= Beginning of Section =
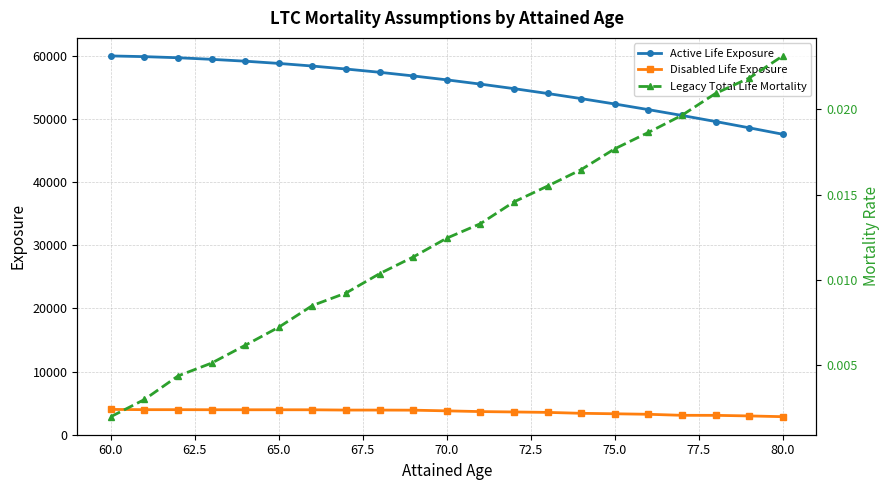

True or false: Legacy Total Life Mortality has a value of 0.0 at 60.0.

False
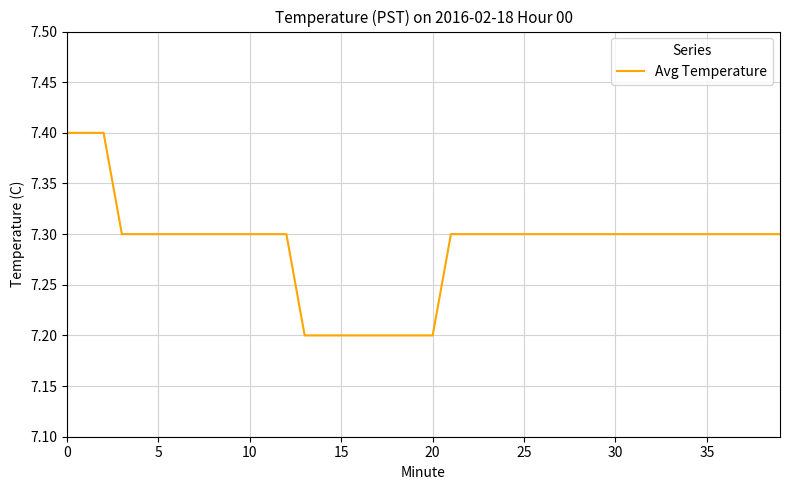

How many lines are shown in the chart?

1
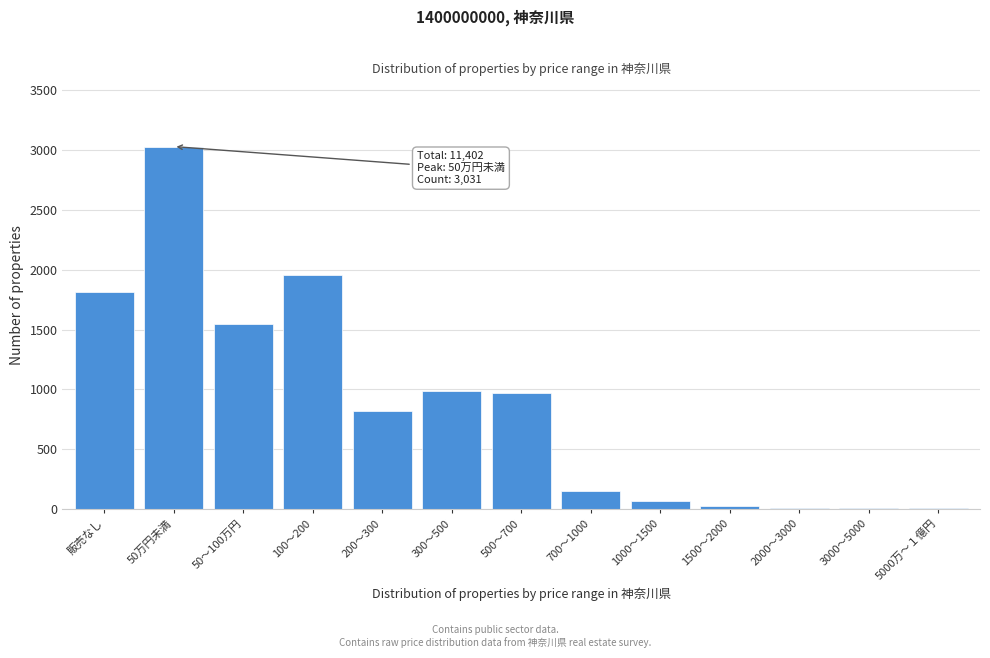

Which has a higher value, 販売なし or 3000～5000?

販売なし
= End of Section =
Reproduce every one of the rows above word for word, leaving out the pictures.

True or false: Legacy Total Life Mortality has a value of 0.0 at 60.0.

False

How many lines are shown in the chart?

1

Which has a higher value, 販売なし or 3000～5000?

販売なし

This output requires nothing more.